Now she was prepping her return. There was interest from the networks and from cable, she said. NBC was in the mix. She didn’t have an agent; she was trying to do the deal herself.

HBO was like a hot boyfriend, it’d made everyone take notice.

“I got the hottest guy in town,” she said. “Everyone was like, ‘What’s going on with her?'”

As for what Presidential campaign Ms. Pelosi would chronicle, that wasn’t set, either. But she figures there won’t be any shortage of takers.

“They’re all going to try and use me,” she said. “They’re going to think, ‘Ah, we’ll get the little rube in here and we’ll make ourselves look good.’

“What they’re forgetting,” she said, “is that they are getting my mouth.”

Then there was her guy. He’ll always be Her First.

She’s seen him once. Representative Pelosi took her daughter to the Congressional barbecue this summer, and when President Bush saw Alexandra, he told her, “We’re all very proud of you here.”

She asked him if he’d seen Journeys with George . “He said, ‘Everyone who’s seen the movie has loved it,'” she said. “That wasn’t an answer to the question.”

It was like old times. She asked him if she could come along in ’04. He laughed.

She sees a different man. Mr. Bush isn’t mugging for the camera these days. It’s made her think differently about Journeys with George , what it says about the President.

“This movie is a period piece,” Ms. Pelosi said. She was sitting in a back booth at Joe Jr.’s on Sixth Avenue and 12th Street; she had a vanilla shake and a plate of fries. “It’s a totally different place and time. It’s a performance of sorts. Watch George Bush: the early years! Watch George Bush seduce the reporters so they will write nice stories to get himself elected. It was pre-state of world affairs.”

She talked about him like an old boyfriend. She was, after all, a devotee of what she called “the Janet Malcolm theory-that all journalism is the art of seduction.

“You come in, you’re all charming and nice to me and you get me to spill my guts, and even though we have all been in love and had our heart broken, we still go back for more, because we’re suckers,” she said. “Right? The relationship I had with Bush was like the great … he was seducing me and I was luring him in, and he was trying to seduce me, and it was this beautiful dance . And what’s so revealing about it is that it shows we had to live off each other. He lived off the media, and the media lived off him. We needed each other.”
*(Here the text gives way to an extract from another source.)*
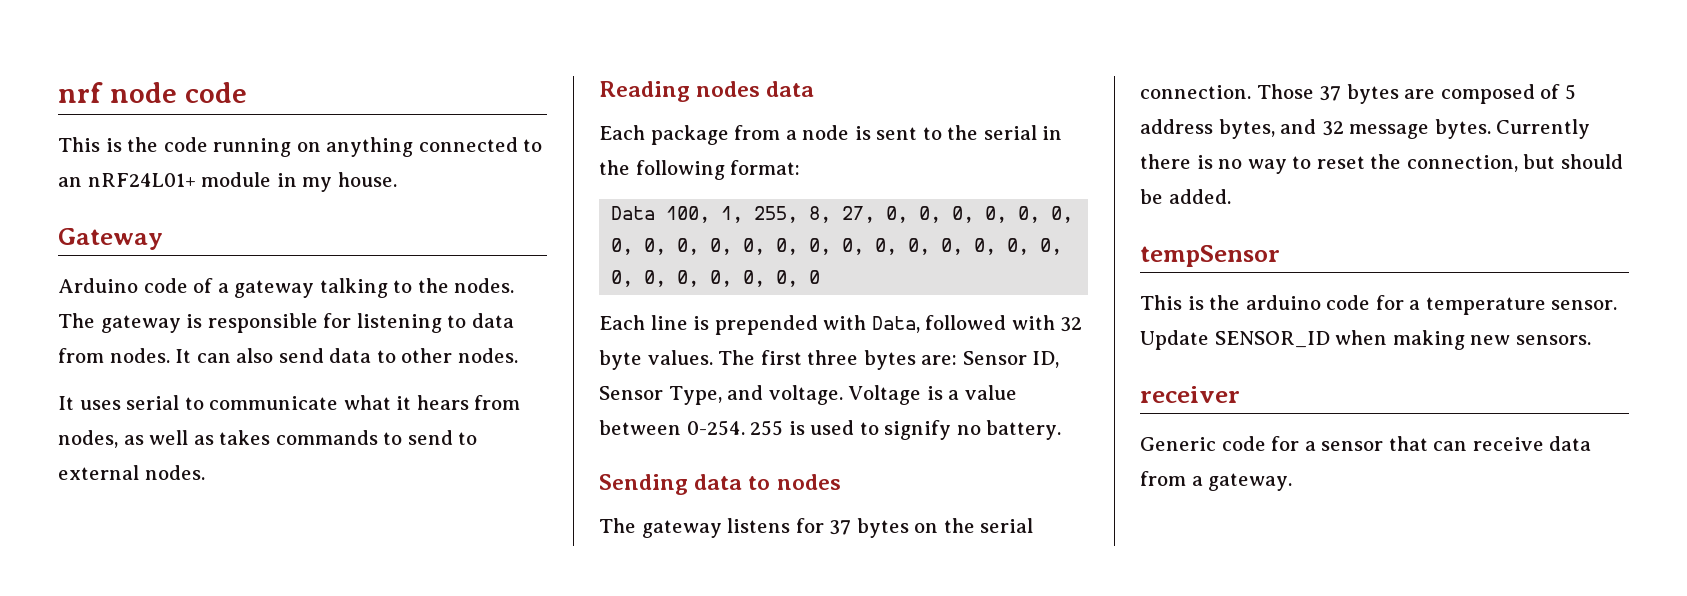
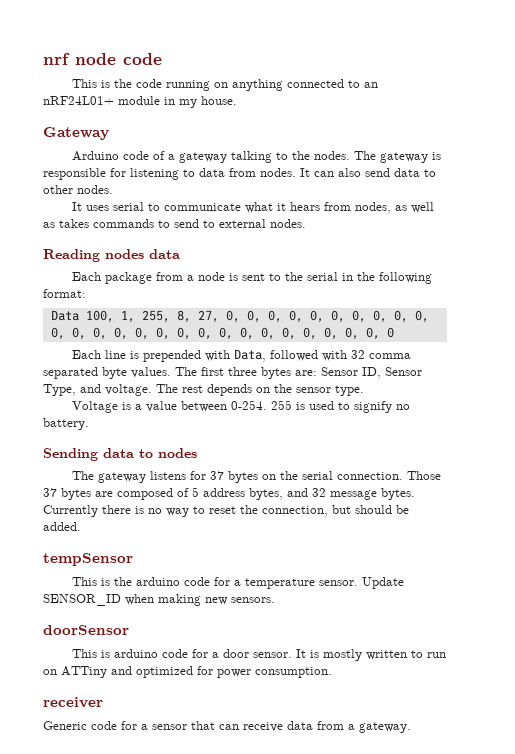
(1083, 324) none -> [369,353,412,359] [43,367,98,379] comma separated
(843, 395) none -> [156,384,364,396] The rest depends on the sensor type. //
(1591, 340) none -> [43,625,129,635] [72,649,447,661] [43,666,332,678] // doorSensor // This is arduino code for a door sensor. It is mostly written to run on ATTiny and optimized for power consumption.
Did she think George W. Bush had the capacity for growth?

“I’m not a pundit!” Ms. Pelosi said. “I don’t know! All I know is that I spent a year and a half with him when he was running for President.”

Really, they couldn’t be more unlike each other. It’s an impossible match.

She voted for Bill Bradley .

“I’ll say this about George Bush: Every night that Jay Leno and David Letterman used to make fun of him, he’d be like, ‘Let them laugh. I’m going to be their President.’ Who got the last laugh? He knew something that Al Gore didn’t know,” said Alexandra Pelosi.

“You’ve got to let people laugh at you.”